I do not disagree that your leg position might be your saddle. But before you run out and buy a new saddle (unless you want to, who am I to suggest not buying new tack, new tack is wonderful) you might want look to see if there are other factors making you feel like you are tipping.

I wonder if you are pinching with your knee when you post? That could be making a pivot point at your knee, which makes your lower leg slide back and your upper body feel like it is tipping forward, you compensate by shoving your leg forward.


----------



## stormyweather101 (Nov 9, 2009)

this is *not* a fix to your problem, but tie your stirrups to your girth one day so you can get a feel of the muscles you use when you have the correct position with your legs and that will help you muscle memory so you can know and feel when you have the right leg position when you untie the stirrups. its really helped me keep a good leg position while riding.


----------



## Alwaysbehind (Jul 10, 2009)

Stormy, I did that more than once in life. It is very helpful. 

Just not the safest thing to do.


----------



## stormyweather101 (Nov 9, 2009)

that you always its a lifesaver for me right before shows!


----------



## Angel_Leaguer (Jun 13, 2008)

So when you tie them are you saying not use them? I have been throwing the irons up over her neck to learn to balance without irons and to post and strengthen my legs. Bareback riding has been helpful too 

Thanks everyone for the help!


----------



## stormyweather101 (Nov 9, 2009)

The best part about this exercise is you get to keep them! You tie the part that usually lies against the horses stomach to the girth and just put your footin it like normal and ride! simple as that! then once you think you have a feel for it, you take em off and see how it goes!


----------



## Angel_Leaguer (Jun 13, 2008)

stormyweather101 said:


> The best part about this exercise is you get to keep them! You tie the part that usually lies against the horses stomach to the girth and just put your footin it like normal and ride! simple as that! then once you think you have a feel for it, you take em off and see how it goes!



Cool, I am going to have to try that. Thanks


----------



## wild_spot (Jan 30, 2008)

Just be wary - I have a friend who's intructor did this with her, but did it to excess. She now has trouble finding a natural leg position - Her legs gravitate to far in toward the girth.


----------



## Alwaysbehind (Jul 10, 2009)

I agree, wild_spot. It is not something to do time and time again. It is just something to do to get a feel for where your legs should be. Some people need to know what the right spot feels like.


----------



## sandsarita (Jan 20, 2008)

Angel Leaguer - I know this post is a little old, but thought I might help. And I'm not trying to be rude, but this is all coming from an former wester rider who is now riding H/J/HUS/HSE, so hopefully I can relate a bit. 

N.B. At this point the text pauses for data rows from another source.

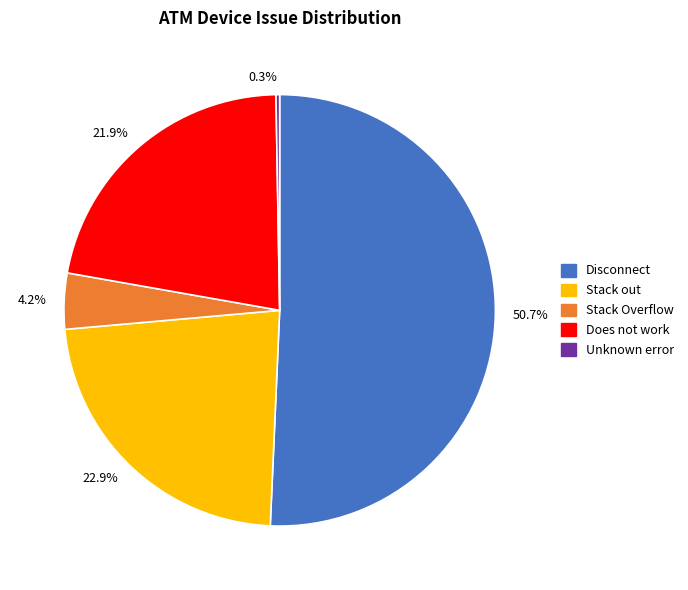

What is the largest slice in the pie chart?

50.7%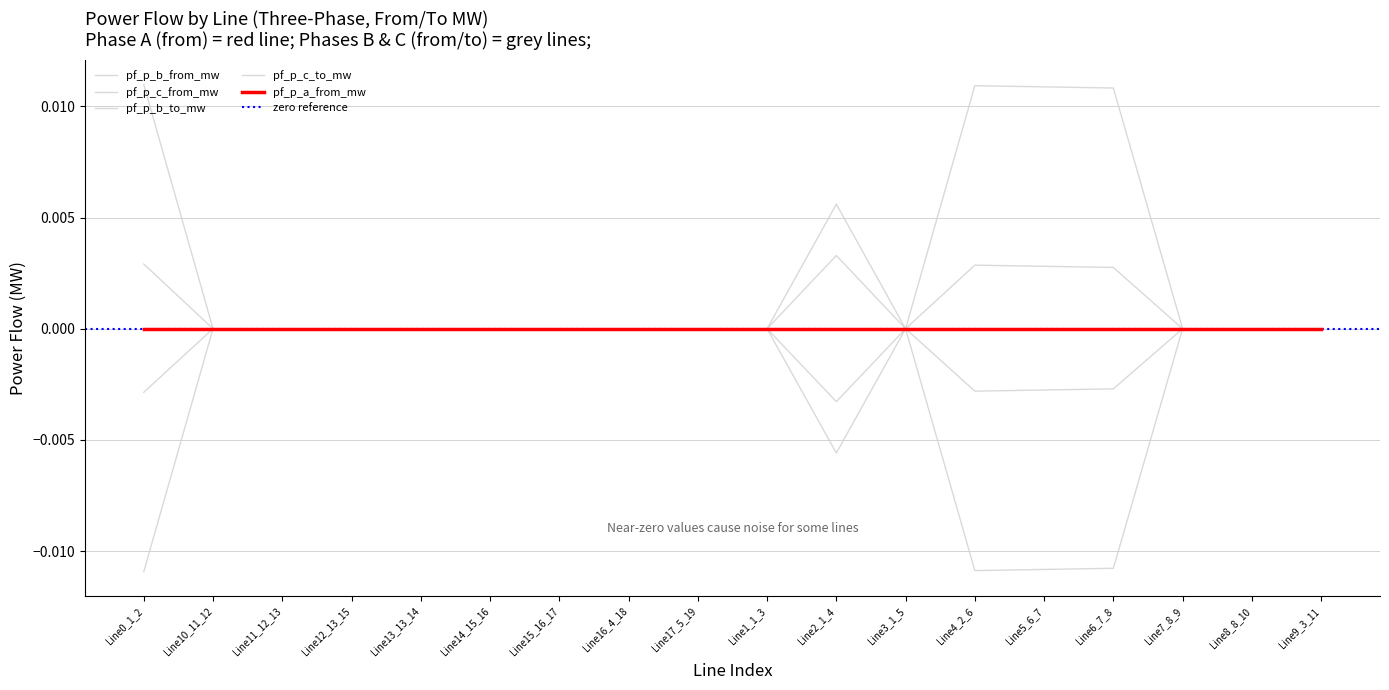

In pf_p_c_from_mw, how many points are higher than both neighbors (excluding endpoints)?

3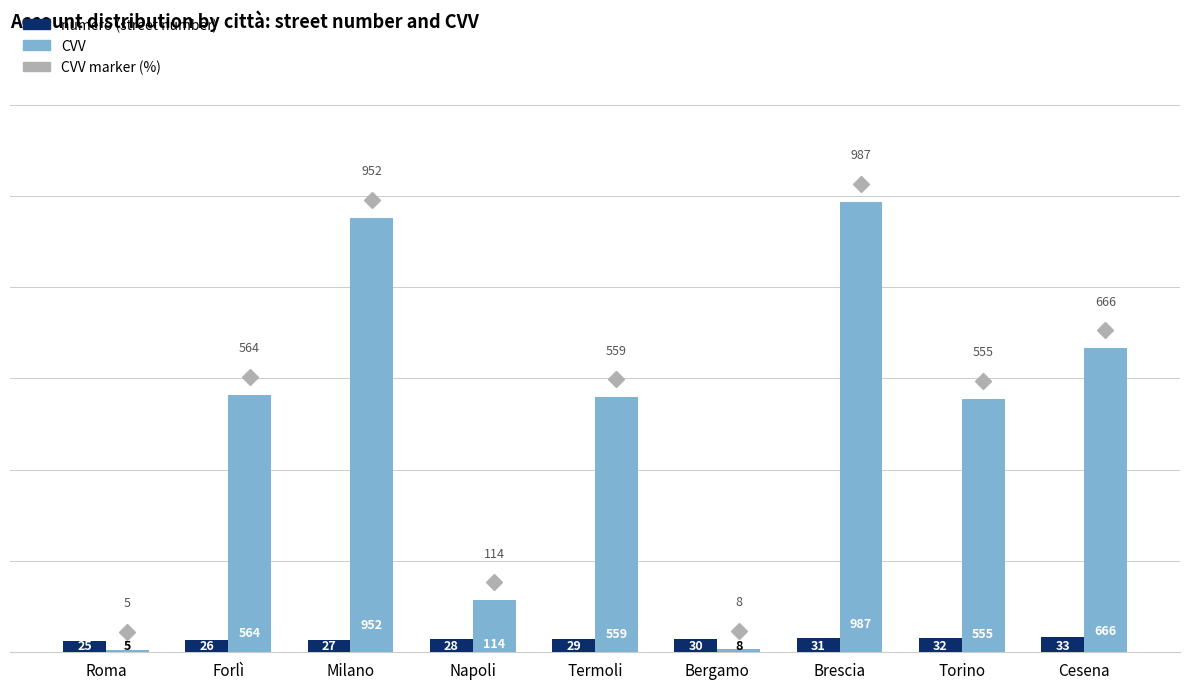

At which label does CVV reach its peak?

Brescia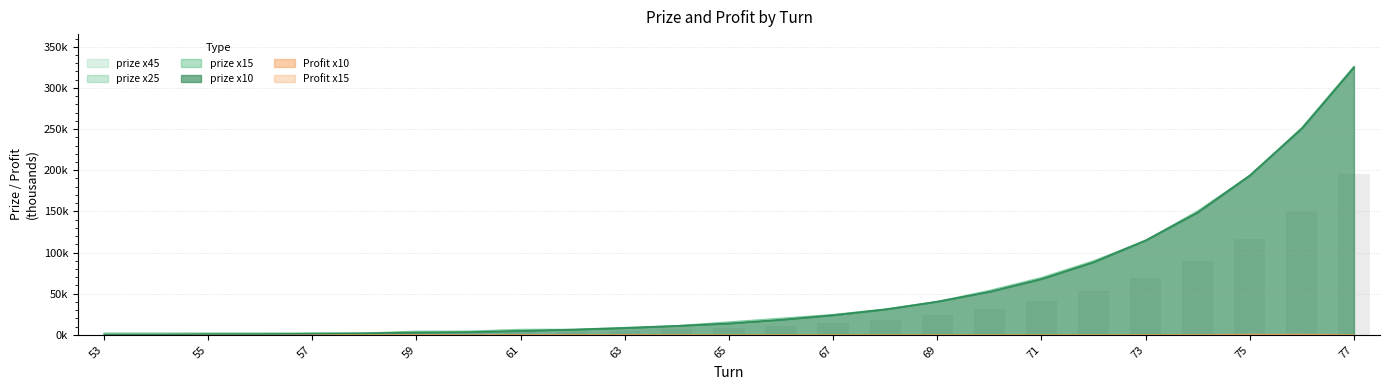

The value of prize x25 at 57 is 3.2. True or false?

False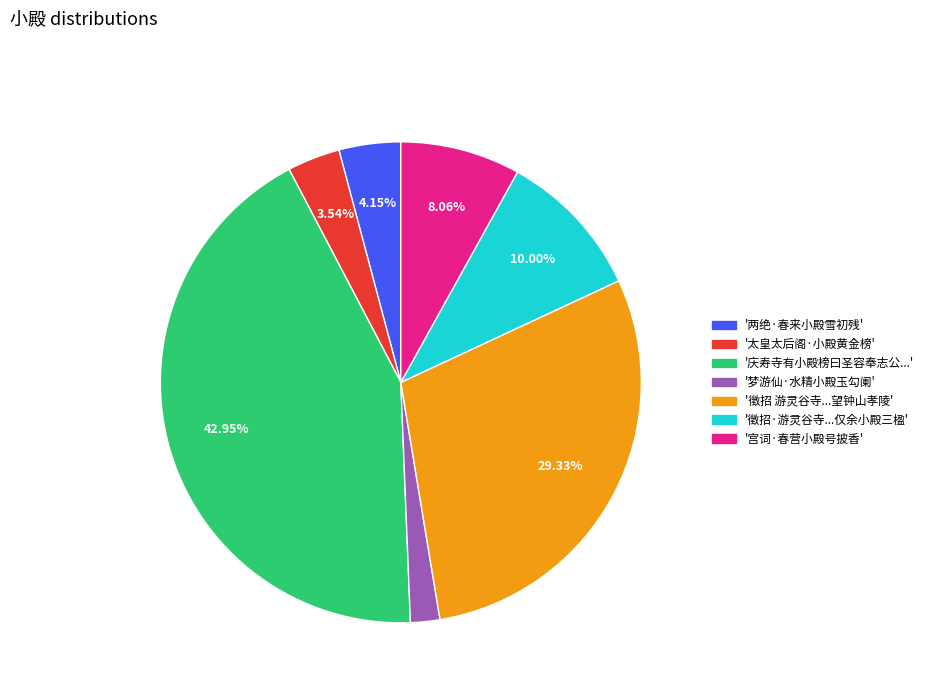

To the nearest percent, what is the difference between the largest and smallest slice percentages?

41%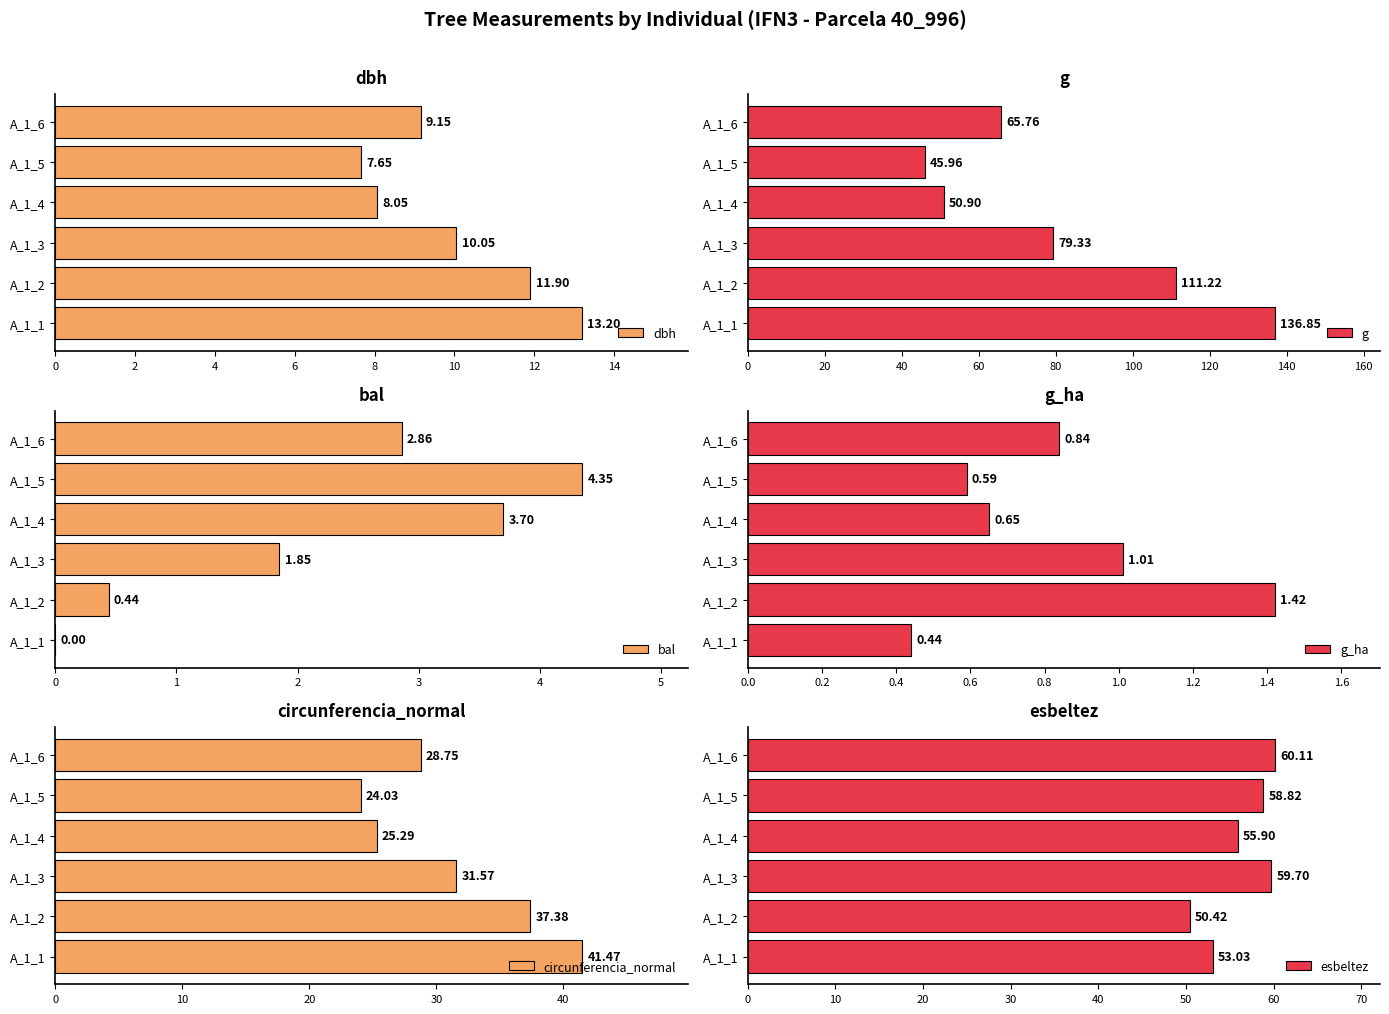

What is the sum of the g values at A_1_2 and A_1_4?

162.1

Mainly, you are riding like a western pleasure rider in an english saddle. The style of the saddle is fine. For HUS and HSE, you do not want a all-purpose saddle or a dressage saddle, you want a close contact or jumping style. I have been showing in a collegiate that I won years ago. My trainer and I have been trying out saddles for me, trying to figure out what fits me best. Brands we have tried have included Antares, Hermes, and luckily the one that puts me in the best postion is the crosby prix de nations. All more forward seat jumping saddles.

Now for your position - If you look at your spine, your lower spine is curved under, allowing your sacrum to tilt. First sit up, stretch up through your abs, trying to increse your height by about two inches. The think about taking the curve out of your lower back and putting the natural curvature back into in. If you are standing on the ground, kinda rotate your pelvis forward and back, making your back really arch then really round and find the natural spot in between that allows you to be most comfortable. There will be a very slight arch/curve that should be maintained. Not exaggerated, but maintained. Now close your hip angle a bit. Right now you perfectly straight up and down. In Hunt Seat, you never should be except for maybe at the walk. At the trot, you need to be at about a 10 degree angle (can't remember the exact number). This will roll you slightly forward onto your thighs.

Hopefully by fixing your pelvis position, this will help bring your legs underneath you. Think long, with your calf in contact with the horse, your toe turned out about 25 to 30 degrees, and the heel slightly down (yes, it can be too down - just ask my trainer!). Maintain a bend in your knee, but keep that knee soft and just barely touching, but not squeezing, the saddle.

For your hands, shorten the reins about 3". You need to keep light contact with the bit and get your hands out of your lap. Keep your elbows slightly bent but in front of your body.

I hope that makes snse and wasn't too tough. It wasn't meant to be, just to help switch you over from a WP seat to a hunt seat. Here are a couple of photos of me riding at the posting trot that show some of the changes that I'm talking about to help you compare. And no, they aren't perfect and I promise I can tear them apart as well. And I'm sorry this is so long. Best of luck to you!!!


----------